Dernière modification : 26/08/2008

À Castres, Nicolas Sarkozy a rendu hommage au 8e Régiment de parachutistes de marine dont faisaient partie huit des dix soldats tués le 18 août. Au même moment, Morin et Kouchner s'expliquaient devant l'Assemblée nationale sur l'Afghanistan.

"Nous n’avons pas d’autre choix que de poursuivre l’effort de la communauté internationale", a martelé Hervé Morin, ministre de la Défense, aux députés.

La mort des dix soldats français dans la vallée d’Uzbeen, les 18 et 19 août dernier, a rouvert le débat sur la présence de troupes françaises en Afghanistan.

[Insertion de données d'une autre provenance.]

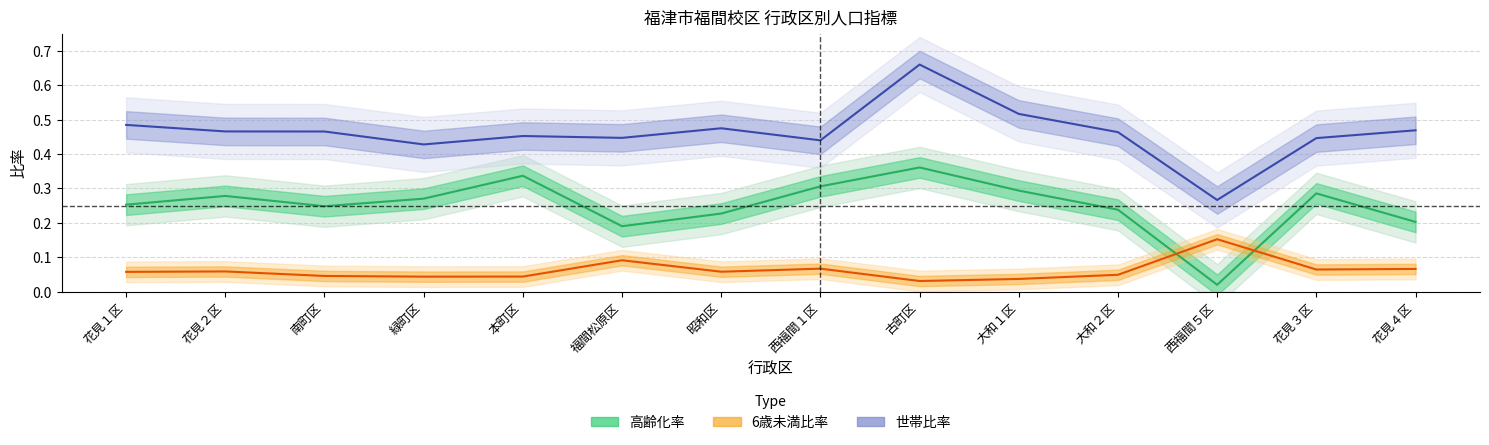

True or false: 6歳未満比率 and 世帯比率 intersect in this chart.

False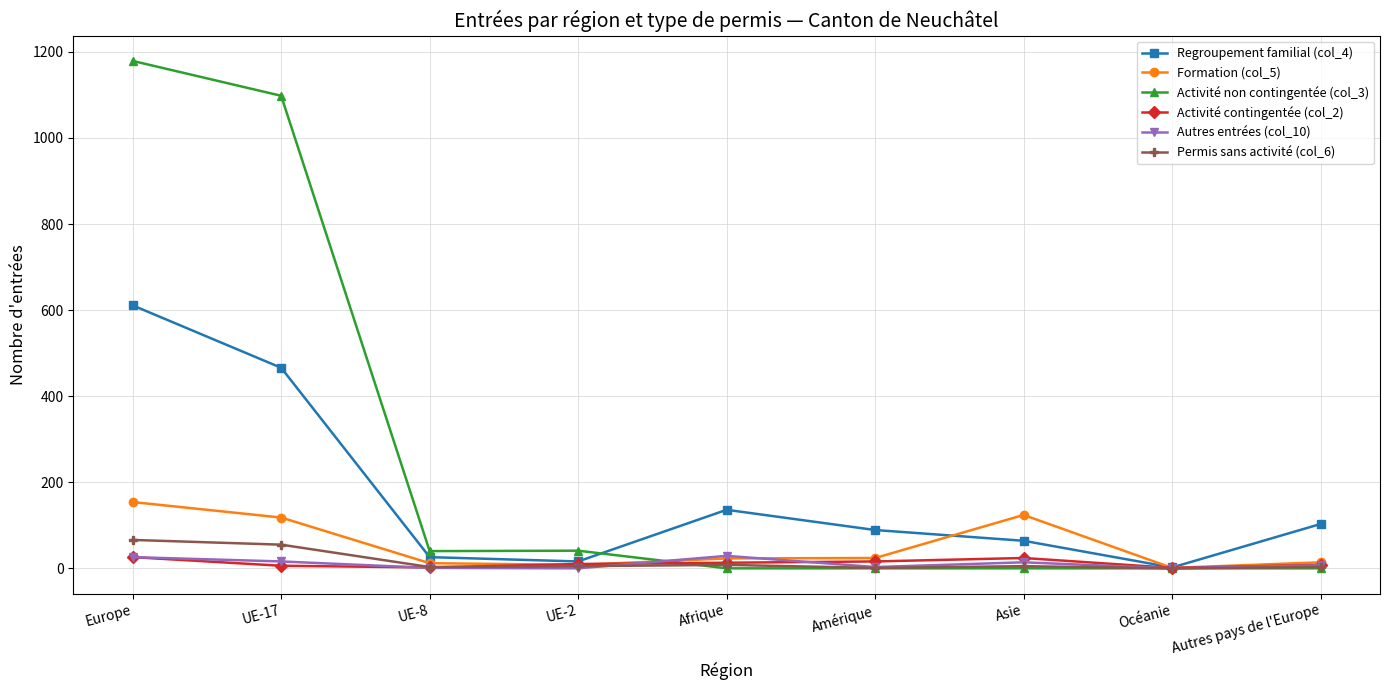

True or false: Autres entrées (col_10) and Activité contingentée (col_2) intersect in this chart.

True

Les ministres de la Défense et des Affaires étrangères, Hervé Morin et Bernard Kouchner, avaient pour tâche mardi de défendre la politique de la France en Afghanistan, devant les commissions des Affaires étrangères et de la Défense de l’Assemblée.

 

Le Pakistan pointé du doigt

Pour le ministre de la Défense, "ce qui se passe en Afghanistan concerne notre sécurité et la sécurité de nos concitoyens", suggérant ensuite que le Pakistan soit "l’objet d’une pression internationale beaucoup plus forte qu’actuellement, pour ne pas servir de base aux Taliban".

 

"La politique actuelle du Pakistan comporte trop d’ambigüités, de zones d’ombres", a renchéri le ministre de la Défense, soulignant "une inquiétude profonde liée à la présence nouvelle et croissante de djihadistes internationalistes, relais d'Al-Qaïda."

 

Il a aussi averti que la France accuserait "probablement" de nouvelles pertes dans le pays où la situation "reste dangereuse".

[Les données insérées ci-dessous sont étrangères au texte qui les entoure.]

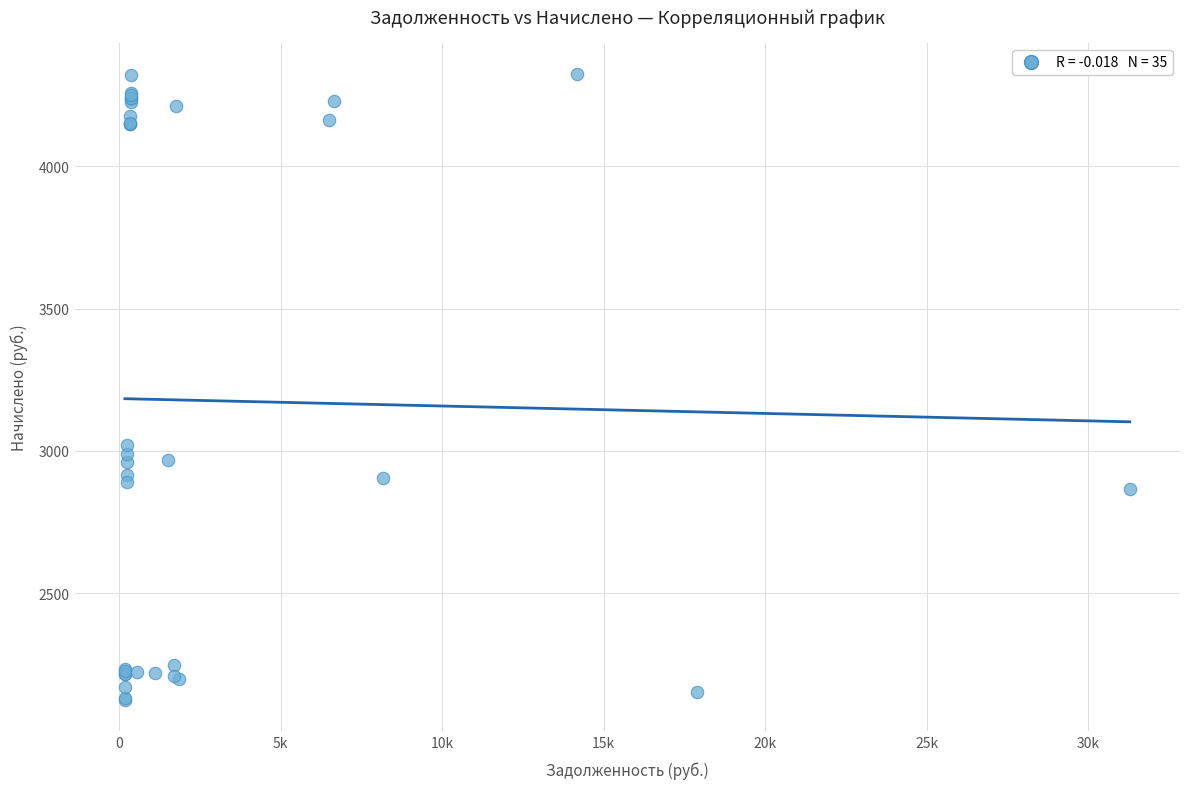

What Y value in the scatter plot is closest to 3223?

3021.8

Au cours de cette réunion, le ministre de la Défense a présenté les conclusions préliminaires de la reconstitution de l’attaque. Il a qualifié l’embuscade et  "d’opération extrêmement concertée" au cours de laquelle les rebelles ont attaqué simultanément des troupes françaises et afghanes.

 

Il a aussi mis un terme aux rumeurs selon lesquelles les soldats français auraient été touchés par des tirs amis.

 

“Personne, dans l’opposition, n’a demandé le retrait des troupes françaises d’Afghanistan”, a commenté Roselyne Febvre, spécialiste de politique française à FRANCE 24. "Mais beaucoup ont demandé l’intérêt de la présence de ces troupes dans le pays”.

 

Une nouvelle section de 30 hommes du 8e Régiment de parachutistes d’infanterie de marine de Castres (RPIMA) s’apprête à partir en Afghanistan pour relever la section décimée au cours de l’embuscade.

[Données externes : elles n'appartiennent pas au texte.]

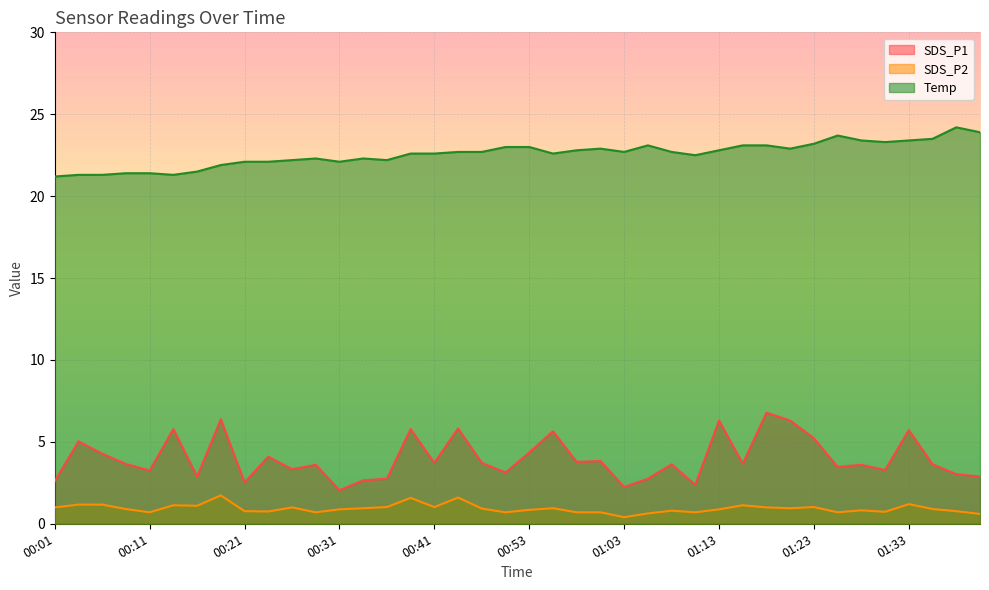

The SDS_P2 series shows 0.7 at 00:14. True or false?

False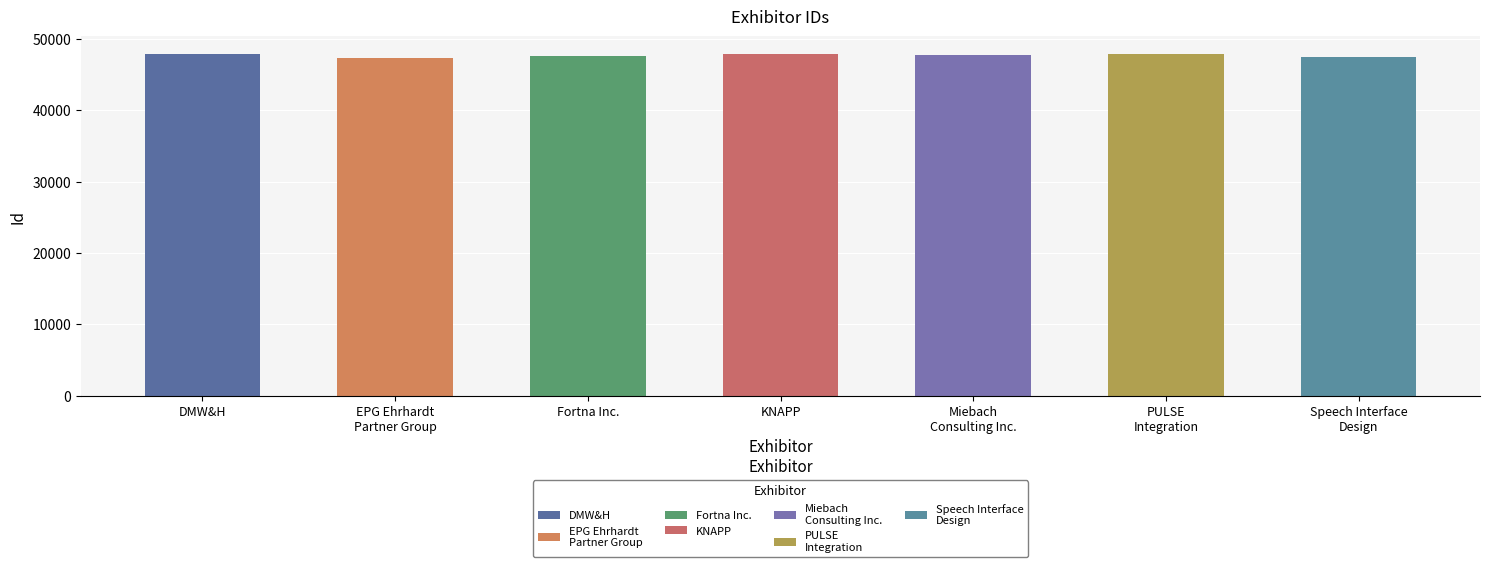

At which category does the chart reach its minimum across all series?

EPG Ehrhardt
Partner Group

Nicolas Sarkozy réitère son appui aux soldats

Depuis cette base du 8e RPIMA, régiment de huit des dix hommes morts au cours de l’attaque, Nicolas Sarkozy a réitéré son appui aux troupes françaises et rappelé l’importance de la mission en Afghanistan.

"La mort d’un soldat n’est pas une fatalité", a déclaré le chef de l’Etat français, lors d’un nouvel hommage aux dix soldats décédés en Afghanistan. "Ces dix soldats sont tombés loin de notre pays, mais pour une cause qui nous concerne tous […]. C’est un combat juste qu’on ne doit pas perdre" a-t-il ajouté.

Tout en rappelant que les forces internationales ne se battaient pas contre le peuple afghan, mais contre "une clique lâche et moyenâgeuse", il a prévenu : "Une démission de notre part signifierait le retour de la barbarie en Afghanistan, ce pays deviendrait un sanctuaire du terrorisme international."

Nicolas Sarkozy a aussi également que les familles des victimes allaient , selon leurs vœux, se rendre dans le camp du 8e RPIMA en Afghanistan, les 12 et 13 septembre prochain.